The EST-SSR markers presented in this study have many advantages over those from anonymous genomic DNAs. Most of the EST-SSR markers (74) represented genes based on a stringent sequence similarity threshold. For example, at an E value of 10-35, a Dof protein was identified and mapped to chromosome 1BS. The Dof proteins are a large family of transcription factors, recently discovered and present only in plants (Papi et al. 2002). A number of Dof proteins are being characterized in maize (Vicente-Carbajosa et al. 1997; Yanagisawa and Sheen 1998; Yanagisawa 2000), barley (Mena et al. 1998), pumpkin (Kisu et al. 1998; Shimofurutani et al. 1998), tobacco (Baumann et al. 1999) and Arabidopsis (Gualberti et al. 2002) and these genes appear to confer distinct functions in different plant taxa. So far, only the Dof gene DAG1 was convincingly demonstrated to have effects on seed germination in Arabdopsis (Papi et al. 2000). There has been no description of this gene family in wheat until now. With the EST-SSR approach, we were able to map a Dof homolog on chromosome 1B, enabling further research to determine the functions of this gene in wheat. Homeodomain-leucine zipper (HD-zip) proteins, another large family of transcription factors, are apparently unique to plants (Johannesson 2000). HD-zip protein Oshox1 showed repressor function in rice but conferred transcriptional activation in yeast (Meijer et al. 2000). We have mapped one member of this protein family to chromosome 2BL based on sequence similarity to rice HD-zip protein (E value 10-28). Based on high sequence similarity to that of rice, an actin-depolymerizing factor was located on bread wheat chromosome 3BS. Studies confirmed that this actin-depolymerizing factor was involved in pollen actin reorganization (Lopez et al. 1996) and affected pollen tube elongation (Chen et al. 2002). These examples illustrate the power of using homology search from rice to place genes with putative function onto a wheat map that will facilitate functional assignment of wheat ESTs.

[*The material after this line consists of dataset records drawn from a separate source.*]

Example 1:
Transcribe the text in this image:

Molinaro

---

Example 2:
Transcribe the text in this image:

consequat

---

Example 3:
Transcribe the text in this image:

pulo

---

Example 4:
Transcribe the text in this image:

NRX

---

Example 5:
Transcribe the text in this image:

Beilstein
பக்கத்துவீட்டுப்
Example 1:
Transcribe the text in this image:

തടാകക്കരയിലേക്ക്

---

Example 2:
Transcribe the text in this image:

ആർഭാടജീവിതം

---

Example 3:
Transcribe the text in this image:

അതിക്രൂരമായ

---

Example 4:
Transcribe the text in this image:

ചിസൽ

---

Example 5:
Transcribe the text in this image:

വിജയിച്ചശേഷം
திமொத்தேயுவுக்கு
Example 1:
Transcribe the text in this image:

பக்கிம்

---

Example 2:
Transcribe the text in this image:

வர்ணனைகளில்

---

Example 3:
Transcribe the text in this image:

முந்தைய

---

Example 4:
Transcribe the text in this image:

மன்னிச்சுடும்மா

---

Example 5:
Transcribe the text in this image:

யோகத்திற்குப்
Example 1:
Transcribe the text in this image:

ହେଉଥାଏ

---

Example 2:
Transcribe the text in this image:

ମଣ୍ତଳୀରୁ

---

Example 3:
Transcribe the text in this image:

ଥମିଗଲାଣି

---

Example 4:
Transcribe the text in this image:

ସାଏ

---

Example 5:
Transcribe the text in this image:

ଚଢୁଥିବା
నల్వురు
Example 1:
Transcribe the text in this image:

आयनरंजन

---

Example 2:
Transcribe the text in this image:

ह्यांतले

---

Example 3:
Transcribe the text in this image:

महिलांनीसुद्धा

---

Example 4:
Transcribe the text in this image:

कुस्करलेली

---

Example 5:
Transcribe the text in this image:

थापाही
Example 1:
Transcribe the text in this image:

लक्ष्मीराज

Consensus gene maps are important tools for comparative genetics. With the availability of the whole genome sequences of rice and Arabidopsis as well as the abundant EST data from many plant taxa, it is possible to reveal more information between monocots and dicots by sequence alignment since gene contents and gene orders among different plant species are highly conserved (Bennetzen and Freeling 1993; Gale and Devos 1998). It implied that alignment of common markers on maps of one member of the grass family allows tentative assignment of functionality to the other genes (Gale and Devos 1998). Alignment of sequence data across organisms will become an increasingly important aspect of future gene discovery and development strategy. Colinearity combined with homology information offers an attractive approach to comparative genomics.